EXERCISE DETAILS: Search the material below for the string "down" and copy each line where it appears.

━━━━━ INPUT DATA

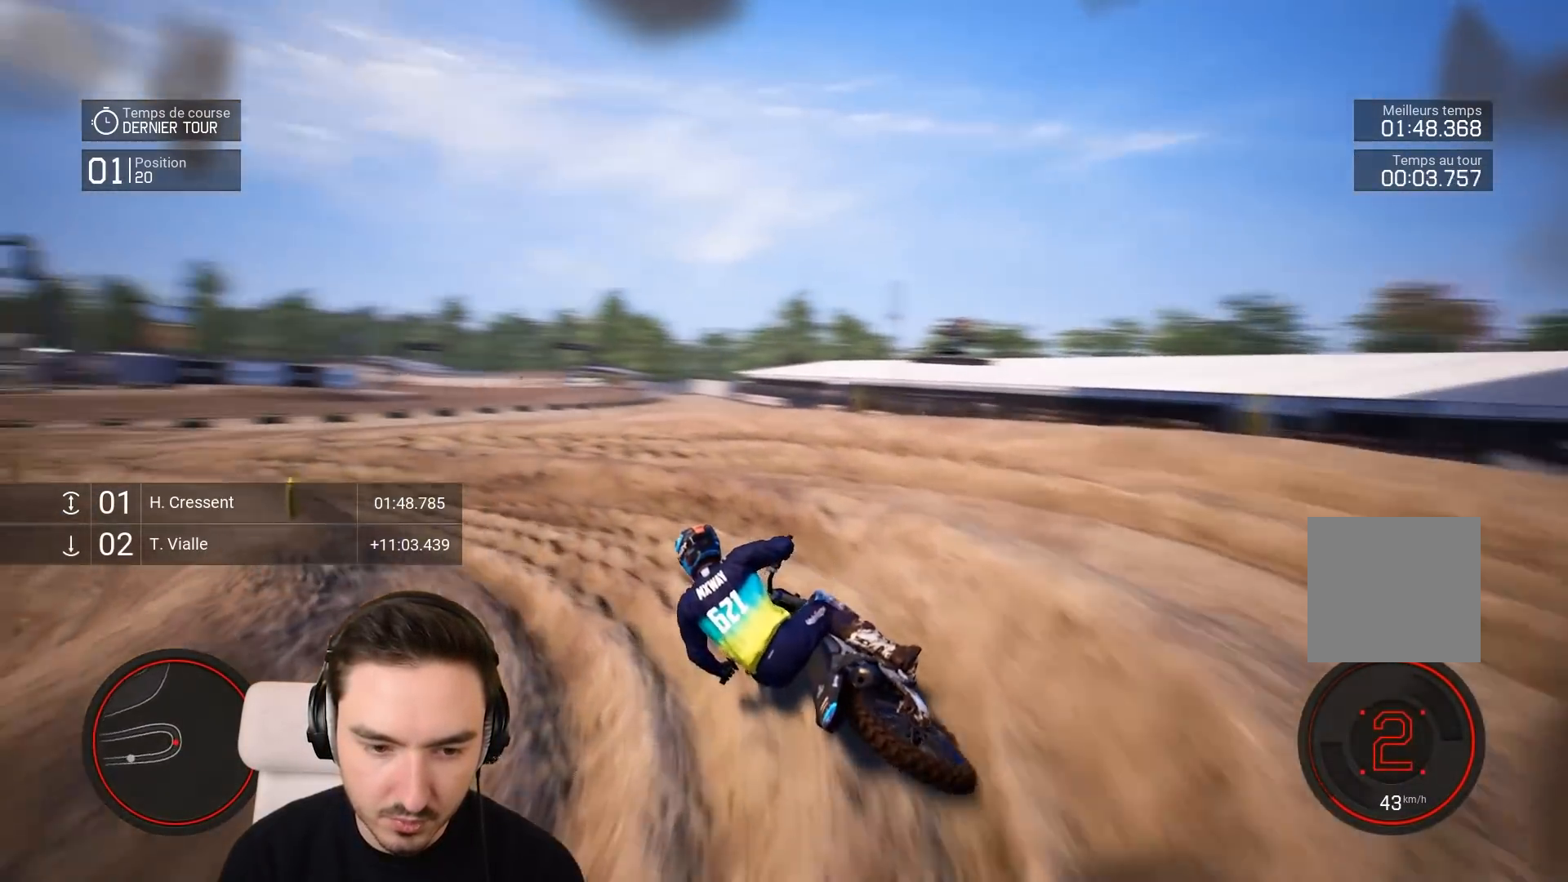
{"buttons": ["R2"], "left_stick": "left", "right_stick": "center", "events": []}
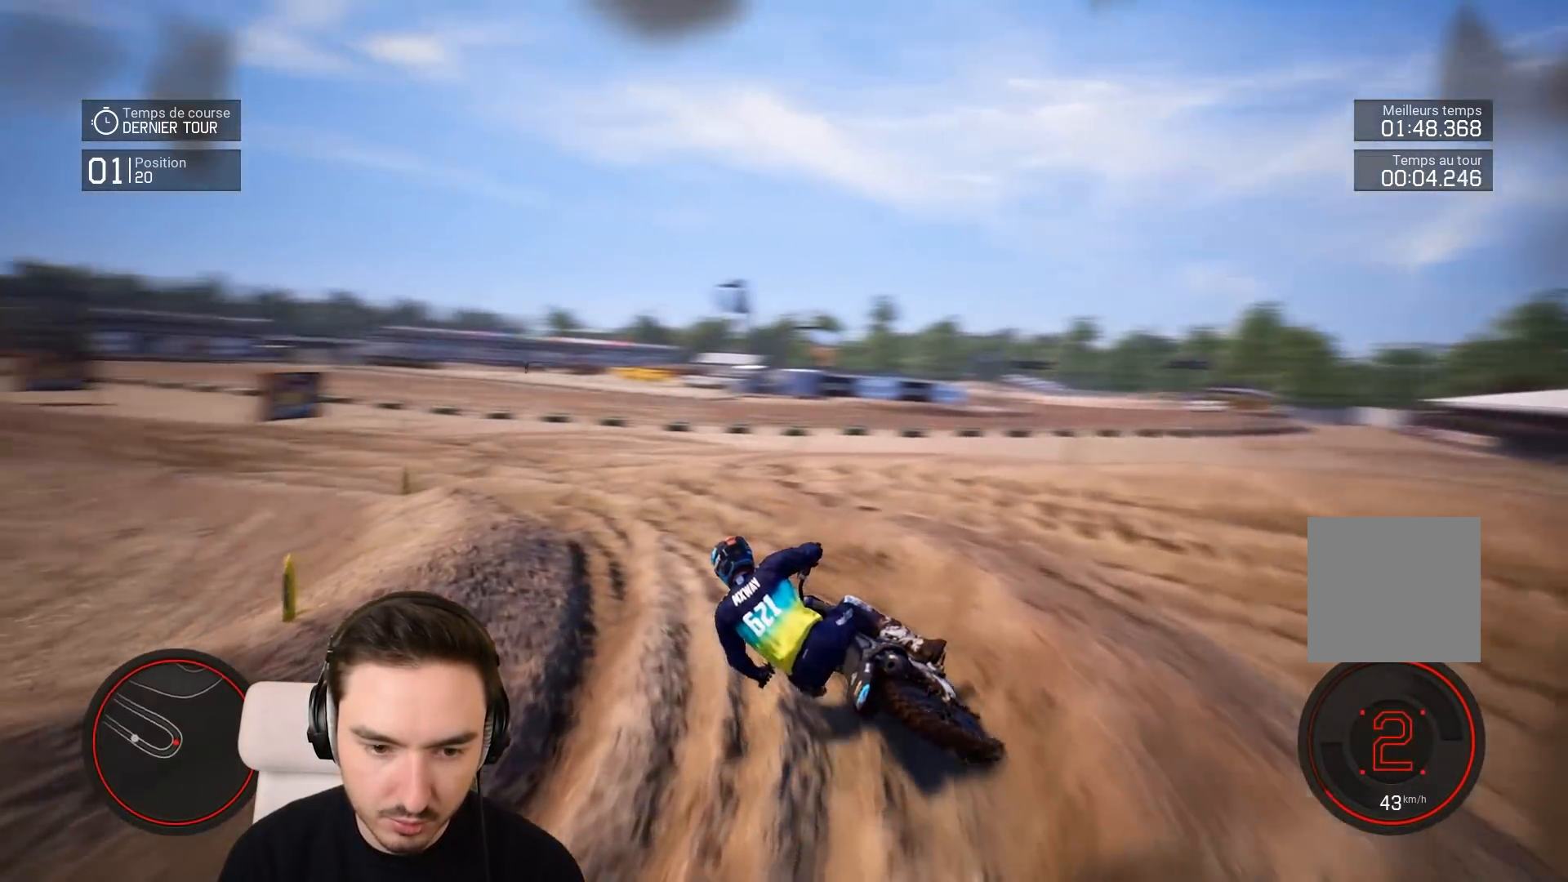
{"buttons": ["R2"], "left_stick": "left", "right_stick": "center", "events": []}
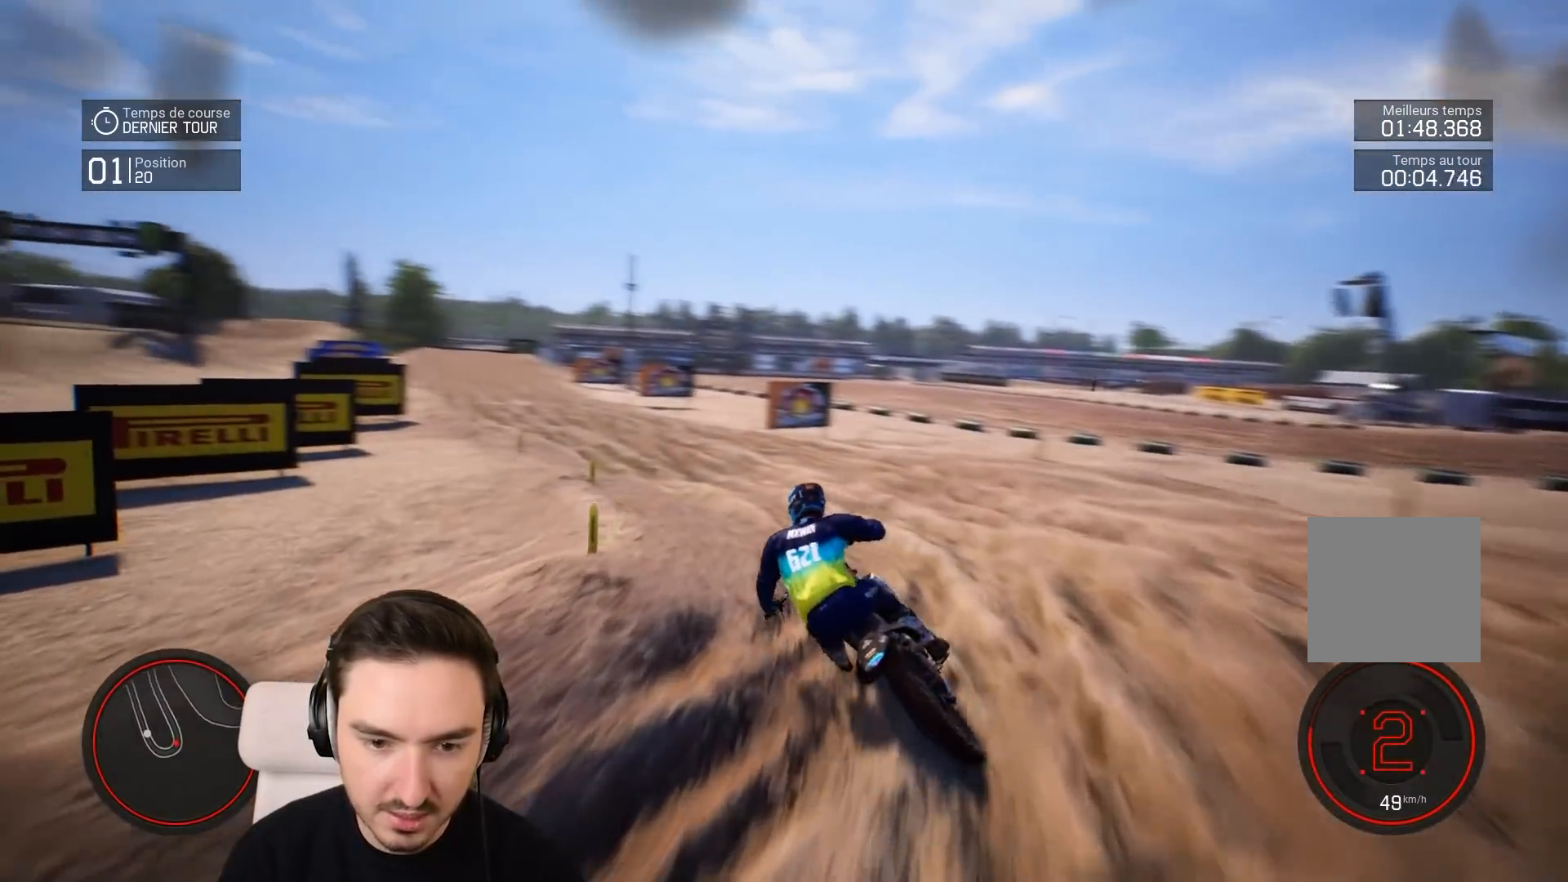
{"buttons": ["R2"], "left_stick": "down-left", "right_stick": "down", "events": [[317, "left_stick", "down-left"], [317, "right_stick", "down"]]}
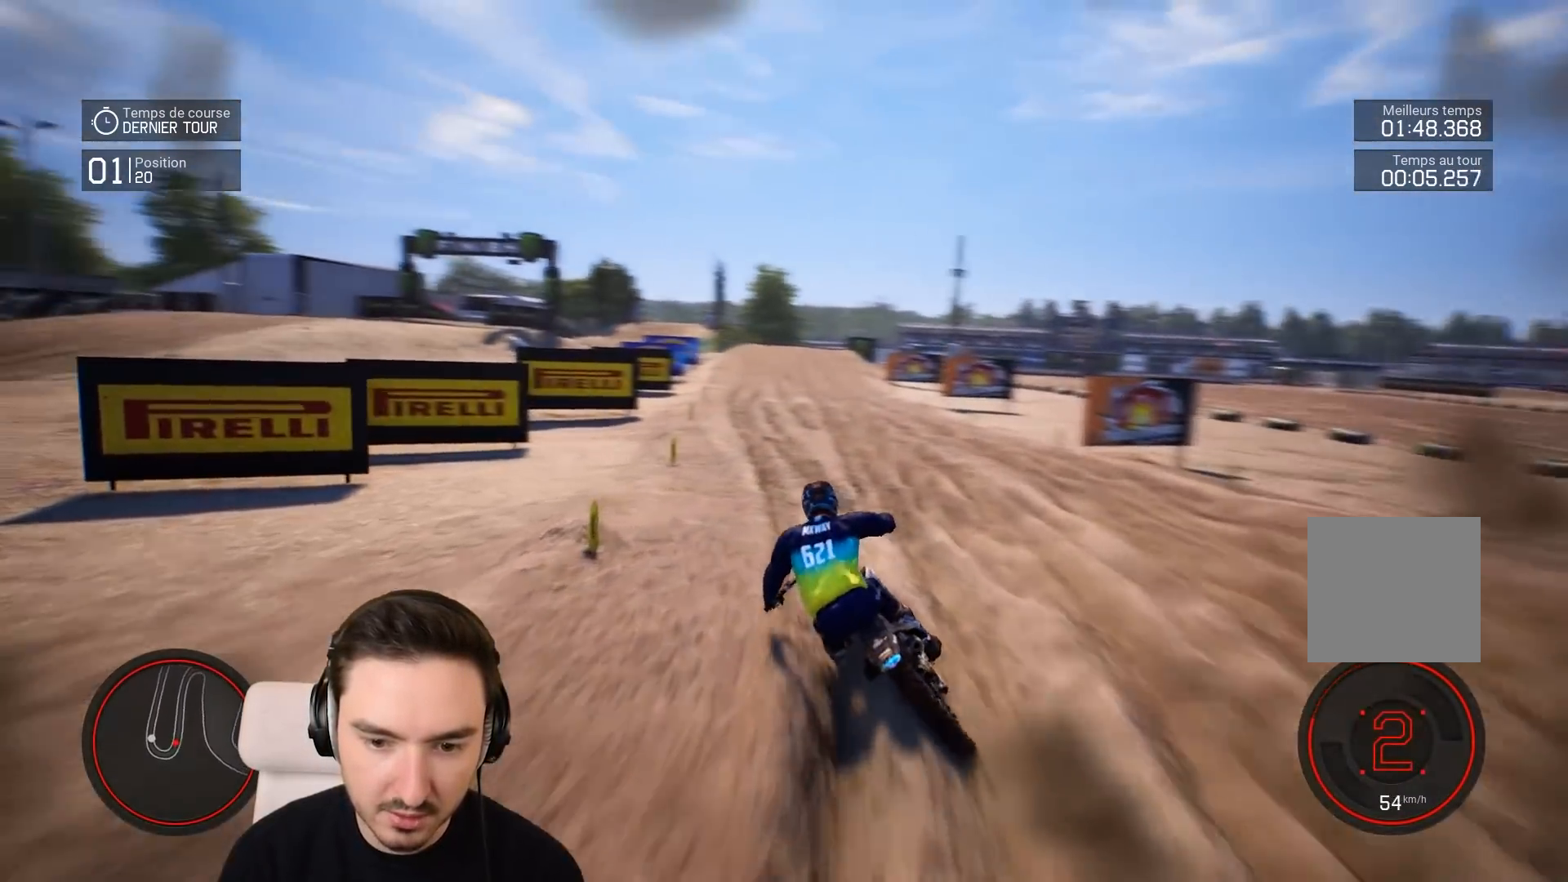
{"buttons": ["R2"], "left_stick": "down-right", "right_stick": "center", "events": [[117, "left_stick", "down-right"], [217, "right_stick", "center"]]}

━━━━━━━━━━

SOLVED EXERCISE:
{"buttons": ["R2"], "left_stick": "down-left", "right_stick": "down", "events": [[317, "left_stick", "down-left"], [317, "right_stick", "down"]]}
{"buttons": ["R2"], "left_stick": "down-right", "right_stick": "center", "events": [[117, "left_stick", "down-right"], [217, "right_stick", "center"]]}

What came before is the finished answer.